Saturday 9 February 2008

Rowan Williams and Shariah law

The Archbishop of Canterbury has opened up a debate on a possible place for Shariah law within, or alongside, British law. There are two separate questions. First, what are the arguments for and against having different legal systems within the same country? Second, what should we think of the particular example of Shariah law, given its nature?

On the first question, it strikes me that there is a lot of merit in having a single system, applicable to everyone. Within it, one can have different systems of arbitration which people involved in, for example, a commercial dispute can choose. Indeed, that happens now. Most commercial disputes that get as far as a formal hearing before an independent party are settled by arbitration, rather than by the courts. But commercial disputes have the important feature that they do not necessarily involve our deepest values or feelings. Resolving a commercial dispute can be like solving any other technical problem. In that respect, they are unlike disputes which fall within the area of family law. It would be very dangerous to extrapolate from the success of commercial arbitration to other areas. In particular, once the passions are stirred, the processes of choosing, and accepting as appropriate, an arbitrator with a particular way of approaching disputes, take on a new colour. It is much less obvious that all parties will be genuinely free in making their choice.
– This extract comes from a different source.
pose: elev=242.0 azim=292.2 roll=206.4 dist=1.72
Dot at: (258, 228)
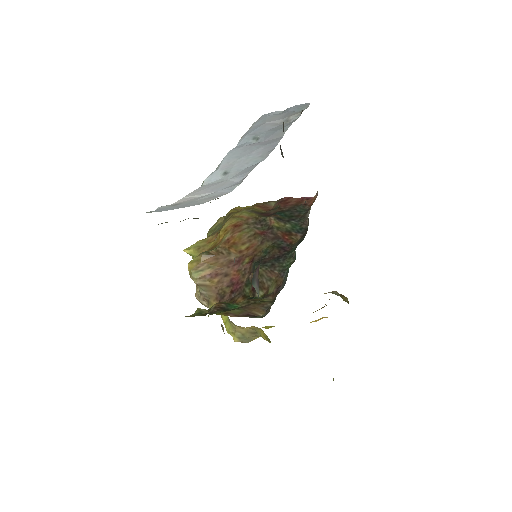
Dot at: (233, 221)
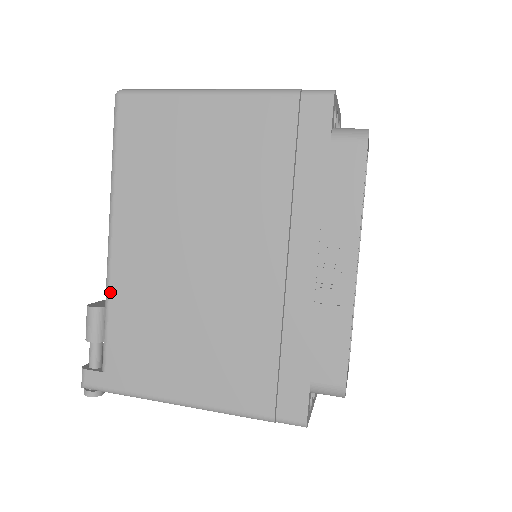
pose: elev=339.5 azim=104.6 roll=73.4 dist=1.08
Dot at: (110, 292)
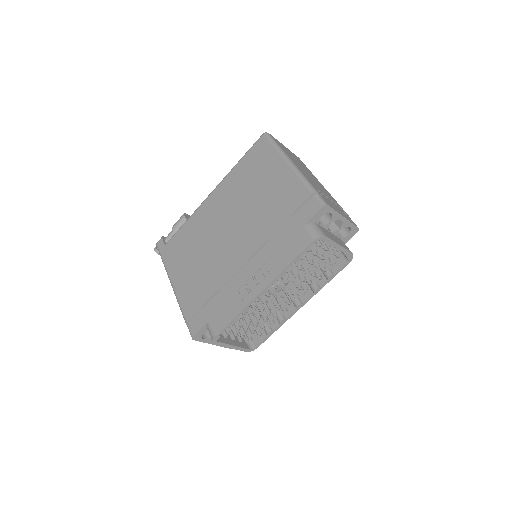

And once children are involved, we cannot think of them as choosing or accepting a given arbitration process. We can easily think that a given process would be appropriate, by identifying a child as Christian, Muslim or whatever. But children have not on the whole made free and informed choices of religion. In truth, there is no such thing as a Christian or a Muslim child, only a child of Christian or Muslim parents. So I would confine arbitration which can bind the parties to cases where the issues are financial, rather than being issues of life and love. Of course there is a role for non-binding arbitration practically everywhere in the area of civil, as opposed to criminal, law. It shades into friendly advice. If we were not able to resolve most of the issues between us by discussion and compromise but always litigated, society would grind to a halt.

Turning to Shariah law in particular, there are areas where we have already made accommodations, in particular tweaks to the tax system to handle transactions that are in substance payments of interest but in form something else. Those tweaks strike me as harmless. The transactions might well be chosen by non-Muslims, because of the ways in which they distribute risk. Equally, the tax system is tweaked to accommodate securitisations and various types of derivative. Again, we are in the emotionally boring world of commerce.

The proposal is of course to go further, and in particular to move to family relationships. Here there is an enormous danger, which runs very deep. The Islamic tradition is to accord separate roles to men and women - as is the Christian tradition, to some extent. This is a disastrous starting point. You can accord all sorts of rights and honour to women, but if you identify them as a separate group from men, the rot has already set in. The racial segregationists of the southern United States relied on the doctrine of "separate but equal", which meant nothing of the sort. We must join the Muslim women of Ontario who saw off the threat of Shariah there and set ourselves firmly against any role for Shariah law in resolving disputes that involve personal relationships. The problem is not that all of the doctrines of Shariah law are wrong. As in any legal system, some are good and some are bad - although Shariah does have an ample share of bad doctrines. The problem is that the starting point, the basic vision of society as comprising two separate groups with different roles, is totally antithetical to the individual liberty of all people and to equal opportunity for all people to shape our society.